Instructions to follow: Go through the listing and transcribe each line exactly.

== Segment start ==

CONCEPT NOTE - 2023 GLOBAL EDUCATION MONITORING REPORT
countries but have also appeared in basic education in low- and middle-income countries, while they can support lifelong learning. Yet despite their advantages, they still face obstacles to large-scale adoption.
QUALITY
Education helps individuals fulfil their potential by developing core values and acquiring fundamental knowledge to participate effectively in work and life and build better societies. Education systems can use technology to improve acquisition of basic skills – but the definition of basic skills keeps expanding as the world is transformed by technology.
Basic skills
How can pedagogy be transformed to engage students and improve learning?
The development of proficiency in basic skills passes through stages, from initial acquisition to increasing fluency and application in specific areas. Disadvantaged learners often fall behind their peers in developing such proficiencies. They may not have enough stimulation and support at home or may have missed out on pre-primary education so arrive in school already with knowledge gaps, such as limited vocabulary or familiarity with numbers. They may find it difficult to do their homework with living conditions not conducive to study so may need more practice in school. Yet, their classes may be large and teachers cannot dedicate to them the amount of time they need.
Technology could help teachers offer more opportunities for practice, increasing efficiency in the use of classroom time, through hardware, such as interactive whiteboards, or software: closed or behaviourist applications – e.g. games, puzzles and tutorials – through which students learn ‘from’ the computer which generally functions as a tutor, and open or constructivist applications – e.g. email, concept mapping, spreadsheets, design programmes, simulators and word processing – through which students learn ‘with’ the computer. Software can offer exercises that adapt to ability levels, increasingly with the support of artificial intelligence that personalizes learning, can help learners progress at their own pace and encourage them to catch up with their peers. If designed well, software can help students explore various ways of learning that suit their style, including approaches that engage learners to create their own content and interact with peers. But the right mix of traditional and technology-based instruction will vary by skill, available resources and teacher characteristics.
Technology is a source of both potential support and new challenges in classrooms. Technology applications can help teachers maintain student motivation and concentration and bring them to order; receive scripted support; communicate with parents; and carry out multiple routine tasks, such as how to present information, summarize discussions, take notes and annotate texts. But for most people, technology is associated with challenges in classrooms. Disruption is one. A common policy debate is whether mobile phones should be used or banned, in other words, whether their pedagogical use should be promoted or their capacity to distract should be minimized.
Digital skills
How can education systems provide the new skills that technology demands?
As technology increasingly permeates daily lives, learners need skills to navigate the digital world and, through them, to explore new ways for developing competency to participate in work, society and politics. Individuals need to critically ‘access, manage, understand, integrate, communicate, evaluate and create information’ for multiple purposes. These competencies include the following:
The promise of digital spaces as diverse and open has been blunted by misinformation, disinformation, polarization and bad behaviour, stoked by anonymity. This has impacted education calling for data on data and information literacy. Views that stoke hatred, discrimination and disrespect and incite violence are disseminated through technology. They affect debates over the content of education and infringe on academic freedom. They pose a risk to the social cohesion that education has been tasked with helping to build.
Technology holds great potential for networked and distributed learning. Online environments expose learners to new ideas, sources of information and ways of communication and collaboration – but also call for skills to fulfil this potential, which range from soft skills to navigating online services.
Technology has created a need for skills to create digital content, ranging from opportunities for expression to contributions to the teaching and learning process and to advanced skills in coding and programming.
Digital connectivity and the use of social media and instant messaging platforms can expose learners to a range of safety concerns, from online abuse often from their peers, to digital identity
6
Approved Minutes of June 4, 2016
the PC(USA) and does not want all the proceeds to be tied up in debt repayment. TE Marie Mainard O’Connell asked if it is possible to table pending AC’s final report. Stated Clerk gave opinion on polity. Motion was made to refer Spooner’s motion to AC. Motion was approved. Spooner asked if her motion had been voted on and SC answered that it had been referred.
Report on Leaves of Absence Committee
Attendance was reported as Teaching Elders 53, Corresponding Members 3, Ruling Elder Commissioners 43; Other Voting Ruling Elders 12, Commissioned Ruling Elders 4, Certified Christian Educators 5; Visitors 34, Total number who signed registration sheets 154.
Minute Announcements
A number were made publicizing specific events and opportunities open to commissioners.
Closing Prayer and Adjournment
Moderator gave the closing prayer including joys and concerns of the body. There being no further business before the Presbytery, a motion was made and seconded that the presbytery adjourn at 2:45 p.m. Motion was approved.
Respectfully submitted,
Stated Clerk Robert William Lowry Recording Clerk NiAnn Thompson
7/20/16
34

== Segment end ==

Response to this exercise:
CONCEPT NOTE - 2023 GLOBAL EDUCATION MONITORING REPORT
countries but have also appeared in basic education in low- and middle-income countries, while they can support lifelong learning. Yet despite their advantages, they still face obstacles to large-scale adoption.
QUALITY
Education helps individuals fulfil their potential by developing core values and acquiring fundamental knowledge to participate effectively in work and life and build better societies. Education systems can use technology to improve acquisition of basic skills – but the definition of basic skills keeps expanding as the world is transformed by technology.
Basic skills
How can pedagogy be transformed to engage students and improve learning?
The development of proficiency in basic skills passes through stages, from initial acquisition to increasing fluency and application in specific areas. Disadvantaged learners often fall behind their peers in developing such proficiencies. They may not have enough stimulation and support at home or may have missed out on pre-primary education so arrive in school already with knowledge gaps, such as limited vocabulary or familiarity with numbers. They may find it difficult to do their homework with living conditions not conducive to study so may need more practice in school. Yet, their classes may be large and teachers cannot dedicate to them the amount of time they need.
Technology could help teachers offer more opportunities for practice, increasing efficiency in the use of classroom time, through hardware, such as interactive whiteboards, or software: closed or behaviourist applications – e.g. games, puzzles and tutorials – through which students learn ‘from’ the computer which generally functions as a tutor, and open or constructivist applications – e.g. email, concept mapping, spreadsheets, design programmes, simulators and word processing – through which students learn ‘with’ the computer. Software can offer exercises that adapt to ability levels, increasingly with the support of artificial intelligence that personalizes learning, can help learners progress at their own pace and encourage them to catch up with their peers. If designed well, software can help students explore various ways of learning that suit their style, including approaches that engage learners to create their own content and interact with peers. But the right mix of traditional and technology-based instruction will vary by skill, available resources and teacher characteristics.
Technology is a source of both potential support and new challenges in classrooms. Technology applications can help teachers maintain student motivation and concentration and bring them to order; receive scripted support; communicate with parents; and carry out multiple routine tasks, such as how to present information, summarize discussions, take notes and annotate texts. But for most people, technology is associated with challenges in classrooms. Disruption is one. A common policy debate is whether mobile phones should be used or banned, in other words, whether their pedagogical use should be promoted or their capacity to distract should be minimized.
Digital skills
How can education systems provide the new skills that technology demands?
As technology increasingly permeates daily lives, learners need skills to navigate the digital world and, through them, to explore new ways for developing competency to participate in work, society and politics. Individuals need to critically ‘access, manage, understand, integrate, communicate, evaluate and create information’ for multiple purposes. These competencies include the following:
The promise of digital spaces as diverse and open has been blunted by misinformation, disinformation, polarization and bad behaviour, stoked by anonymity. This has impacted education calling for data on data and information literacy. Views that stoke hatred, discrimination and disrespect and incite violence are disseminated through technology. They affect debates over the content of education and infringe on academic freedom. They pose a risk to the social cohesion that education has been tasked with helping to build.
Technology holds great potential for networked and distributed learning. Online environments expose learners to new ideas, sources of information and ways of communication and collaboration – but also call for skills to fulfil this potential, which range from soft skills to navigating online services.
Technology has created a need for skills to create digital content, ranging from opportunities for expression to contributions to the teaching and learning process and to advanced skills in coding and programming.
Digital connectivity and the use of social media and instant messaging platforms can expose learners to a range of safety concerns, from online abuse often from their peers, to digital identity
6
Approved Minutes of June 4, 2016
the PC(USA) and does not want all the proceeds to be tied up in debt repayment. TE Marie Mainard O’Connell asked if it is possible to table pending AC’s final report. Stated Clerk gave opinion on polity. Motion was made to refer Spooner’s motion to AC. Motion was approved. Spooner asked if her motion had been voted on and SC answered that it had been referred.
Report on Leaves of Absence Committee
Attendance was reported as Teaching Elders 53, Corresponding Members 3, Ruling Elder Commissioners 43; Other Voting Ruling Elders 12, Commissioned Ruling Elders 4, Certified Christian Educators 5; Visitors 34, Total number who signed registration sheets 154.
Minute Announcements
A number were made publicizing specific events and opportunities open to commissioners.
Closing Prayer and Adjournment
Moderator gave the closing prayer including joys and concerns of the body. There being no further business before the Presbytery, a motion was made and seconded that the presbytery adjourn at 2:45 p.m. Motion was approved.
Respectfully submitted,
Stated Clerk Robert William Lowry Recording Clerk NiAnn Thompson
7/20/16
34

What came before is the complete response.